I feel so lucky to have been born into midcentury design and organic abstraction! The abstract organic patterns of my parents’ living room curtains were an inspiration for the forms in my later art. And my parents’ living room furniture set the standard for the furniture I love today.

I’m allergic to house dust, molds and pollens, and all surfaces in my home need to be easy to clean and free of clutter. Carpet, which both collects and produces dust, has always been taboo. But even more importantly, experience has taught me that no home is permanent and all my possessions need to be portable.

Hence I love midcentury furniture with its lightweight frames and spindly legs that make it easy to move and clean around and under. I like my interiors to resemble comfortable campsites.

The camping aesthetic extends to lighting, which I’m even more passionate about, since it sets the mood of an interior.

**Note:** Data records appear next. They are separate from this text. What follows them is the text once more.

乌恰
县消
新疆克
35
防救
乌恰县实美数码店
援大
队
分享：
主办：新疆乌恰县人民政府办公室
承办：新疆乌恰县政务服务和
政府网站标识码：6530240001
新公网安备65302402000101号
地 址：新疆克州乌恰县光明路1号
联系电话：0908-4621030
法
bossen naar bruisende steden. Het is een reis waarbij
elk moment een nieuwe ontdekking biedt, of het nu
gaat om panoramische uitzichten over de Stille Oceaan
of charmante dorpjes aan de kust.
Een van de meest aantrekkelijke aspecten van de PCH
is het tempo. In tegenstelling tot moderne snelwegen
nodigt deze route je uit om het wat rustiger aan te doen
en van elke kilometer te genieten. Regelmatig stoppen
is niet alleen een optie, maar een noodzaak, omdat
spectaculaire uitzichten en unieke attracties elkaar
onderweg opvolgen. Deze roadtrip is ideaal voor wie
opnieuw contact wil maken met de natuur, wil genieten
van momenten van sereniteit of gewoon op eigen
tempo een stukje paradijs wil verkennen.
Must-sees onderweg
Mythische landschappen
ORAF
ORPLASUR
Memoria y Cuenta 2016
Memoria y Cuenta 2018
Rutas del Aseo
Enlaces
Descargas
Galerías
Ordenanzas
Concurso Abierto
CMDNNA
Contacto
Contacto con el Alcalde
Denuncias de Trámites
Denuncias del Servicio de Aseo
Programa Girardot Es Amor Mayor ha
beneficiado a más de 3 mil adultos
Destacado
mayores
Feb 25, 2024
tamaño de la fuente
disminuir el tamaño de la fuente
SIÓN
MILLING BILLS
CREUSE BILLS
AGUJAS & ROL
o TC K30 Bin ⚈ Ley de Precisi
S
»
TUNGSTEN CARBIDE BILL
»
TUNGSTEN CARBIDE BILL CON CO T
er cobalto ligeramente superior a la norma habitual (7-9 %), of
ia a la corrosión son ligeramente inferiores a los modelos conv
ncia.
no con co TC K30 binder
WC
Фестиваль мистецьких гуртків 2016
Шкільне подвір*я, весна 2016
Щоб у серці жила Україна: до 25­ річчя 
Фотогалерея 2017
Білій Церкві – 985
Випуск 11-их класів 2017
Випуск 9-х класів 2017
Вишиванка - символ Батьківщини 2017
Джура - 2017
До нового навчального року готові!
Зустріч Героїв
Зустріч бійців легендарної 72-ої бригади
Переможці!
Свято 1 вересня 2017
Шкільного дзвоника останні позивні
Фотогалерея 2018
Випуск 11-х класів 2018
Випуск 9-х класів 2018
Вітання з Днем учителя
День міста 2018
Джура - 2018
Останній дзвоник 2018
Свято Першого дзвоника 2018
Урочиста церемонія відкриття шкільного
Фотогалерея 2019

Ceiling light fixtures and chandeliers are an abomination because they impersonate the sun and turn night into a false day. Our bodies evolved with natural overhead lighting that rose, waxed, waned and set with the sun, to be followed by the ground-level light of a campfire, so I make sure that my ambient lighting is positioned low in the room (see photo below).

Whereas lighting designers tend to make lamps into fetish objects, I prefer to downplay the design of the lamp and focus on the light itself and the way it affects the environment. Indirect lighting bounces the light off a wall, so it takes on the warmth of the wall color and more closely simulates campfire light. Task lighting at a desk or table is the only kind of downward-pointing light I use.

Because I’m no longer interested in designing lamps as objects, I mostly use cheap industrial clip lights for indirect ambient lighting. But when I opened my office in San Francisco’s North Beach during the dot com boom, I acquired a set of reproduction 19th-century pharmacy lamps which are adjustable and very versatile for producing the kind of reflected, campfire-style lighting I love to live with.